Many of the songs on Bell Bottom Country bear little stamp of the genre at all. “Grease,” an ode to lust sung from the kitchen, has a riff that could have come from Paramore’s latest album. The melody and instrumentation of “Me, You, and Jesus” sound like a cross between Phil Collins in his hitmaking Genesis days and Sophie B. Hawkins’s “As I Lay Me Down.” I was pleasantly surprised not to recognize the acoustic opening of “What’s Up? (What’s Goin’ On)” before it flowered into a full-throated cover of the 4 Non-Blondes classic of 1993, though Wilson’s voice does not quite have the vocal power of Linda Perry’s original. Wilson regularly invokes Dolly Parton — what female country singer of the last half-century doesn’t?—and even has a song, “WWDD” (as in “What Would Dolly Do?”). But the presiding influence of this record is closer to Stevie Nicks than Steve Earle.
And yet…
Bell Bottom Country has an unmistakable Country vibe. This is less a matter of the dobro and banjo flourishes that adorn the record than other elements in the album’s makeup. One obvious one is the lyrics—pop sensibility notwithstanding, there are not a lot of mainstream hits that invoke a Christian deity the way “You, Me, and Jesus” does. “Alabama, Mississippi, Tennessee, Arizona,” Wilson name-checks in “Road Runner,” a song with standard roaming tropes. We hear references to pickups, most obviously in “Heart Like a Truck,” which relies on them as an extended metaphor for bruised durability. Wilson purveys a tough-minded feminism in “Hold My Halo,” but hedges it with traditional femininity in “Atta Girl.” (In her 2021 hit “Things a Man Oughta Know,” she fuses them in the same song, bragging of her ability to fire a gun as well as to understand the way love works better than the guy who broke her heart.)

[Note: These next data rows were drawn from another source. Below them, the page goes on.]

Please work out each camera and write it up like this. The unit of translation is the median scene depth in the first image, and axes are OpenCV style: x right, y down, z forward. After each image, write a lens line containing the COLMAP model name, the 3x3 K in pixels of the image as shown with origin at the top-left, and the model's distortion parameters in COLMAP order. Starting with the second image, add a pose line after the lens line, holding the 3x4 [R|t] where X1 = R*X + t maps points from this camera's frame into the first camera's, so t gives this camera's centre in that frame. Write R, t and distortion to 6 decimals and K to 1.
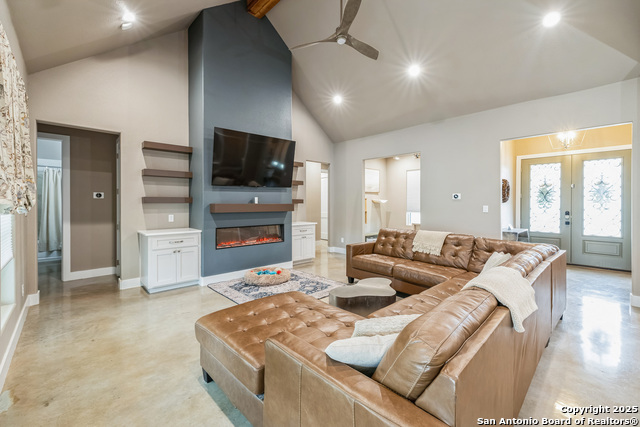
lens RADIAL K [[271.7, 0, 317.6], [0, 271.7, 203.9], [0, 0, 1]] dist [0.002050, -0.000540]
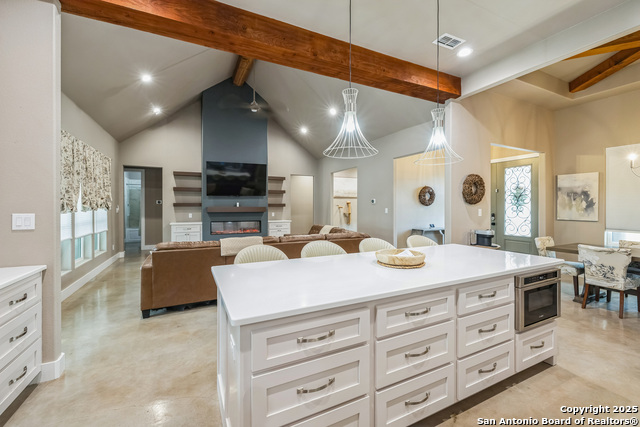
lens RADIAL K [[271.7, 0, 315.7], [0, 271.7, 206.9], [0, 0, 1]] dist [0.002050, -0.000540]
pose [[0.952801, -0.000726, -0.303596, 0.591104], [0.000254, 0.999999, -0.001595, 0.001621], [0.303597, 0.001443, 0.952800, -0.301063]]
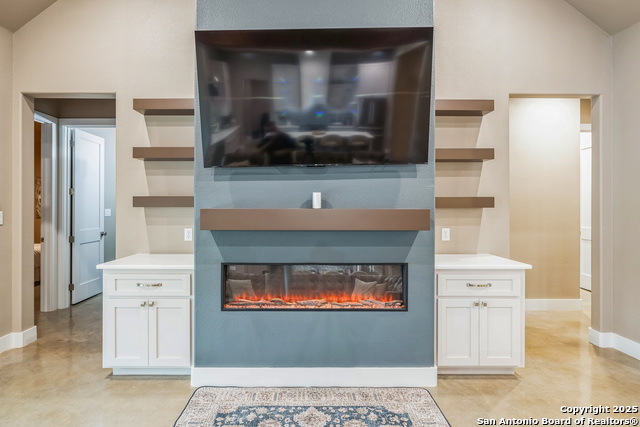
lens RADIAL K [[331.4, 0, 312.3], [0, 331.4, 205.0], [0, 0, 1]] dist [0.000270, 0.000445]
pose [[0.735448, 0.000799, -0.677580, 0.085209], [-0.001557, 0.999999, -0.000510, -0.005648], [0.677579, 0.001430, 0.735449, 0.567698]]
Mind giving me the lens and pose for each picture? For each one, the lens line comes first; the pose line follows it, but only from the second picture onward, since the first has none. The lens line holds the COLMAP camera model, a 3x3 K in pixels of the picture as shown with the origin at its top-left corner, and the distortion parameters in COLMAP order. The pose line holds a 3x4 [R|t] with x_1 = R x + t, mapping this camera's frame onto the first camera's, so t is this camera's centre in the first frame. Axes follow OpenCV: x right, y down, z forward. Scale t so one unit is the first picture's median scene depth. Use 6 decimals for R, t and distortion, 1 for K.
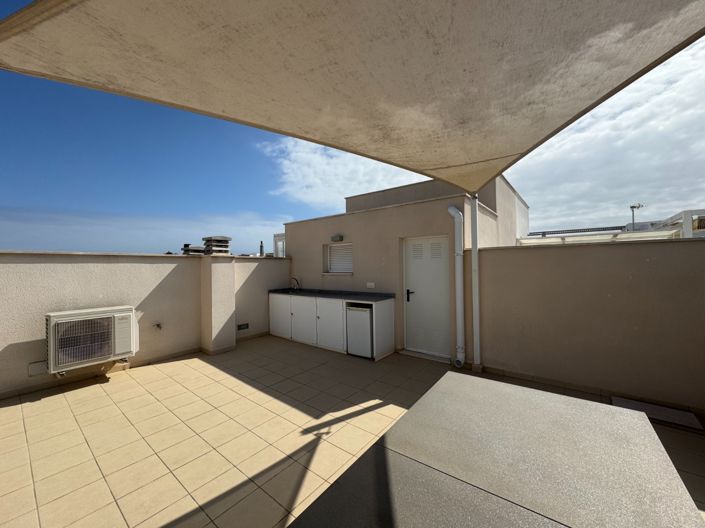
lens RADIAL K [[279.3, 0, 352.3], [0, 279.3, 265.3], [0, 0, 1]] dist [0.000246, -0.000016]
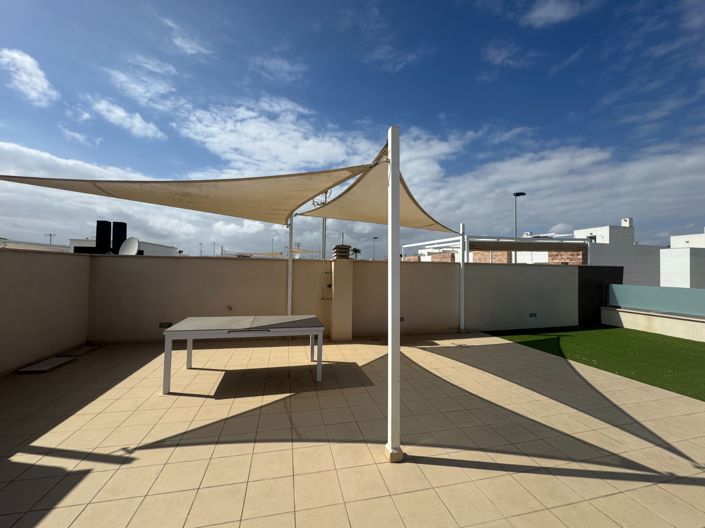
lens RADIAL K [[279.3, 0, 350.6], [0, 279.3, 265.2], [0, 0, 1]] dist [0.000246, -0.000016]
pose [[-0.785960, 0.009625, 0.618202, -1.254645], [-0.008535, 0.999615, -0.026414, 0.009661], [-0.618218, -0.026037, -0.785575, 1.277321]]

Above all, there’s Wilson’s voice. The Louisiana native sings with a full-throated Southern twang, which decisively shapes whatever material she’s recording. She uses it to rich effect on a song like “Weak-End,” a melancholy meditation on loneliness. Wilson might be a better songwriter than she is a singer, but she may yet refine those pipes to fuller effect as she grows into her powers—which are considerable, as is her potential.
There’s a line printed on the inside of the CD jewel case of Bell Bottom Country that reads “Country with a flair.” That sounds about right. As long as there are artists like Lainey Wilson around, Country will be big enough, and deep enough, to stretch across the nation.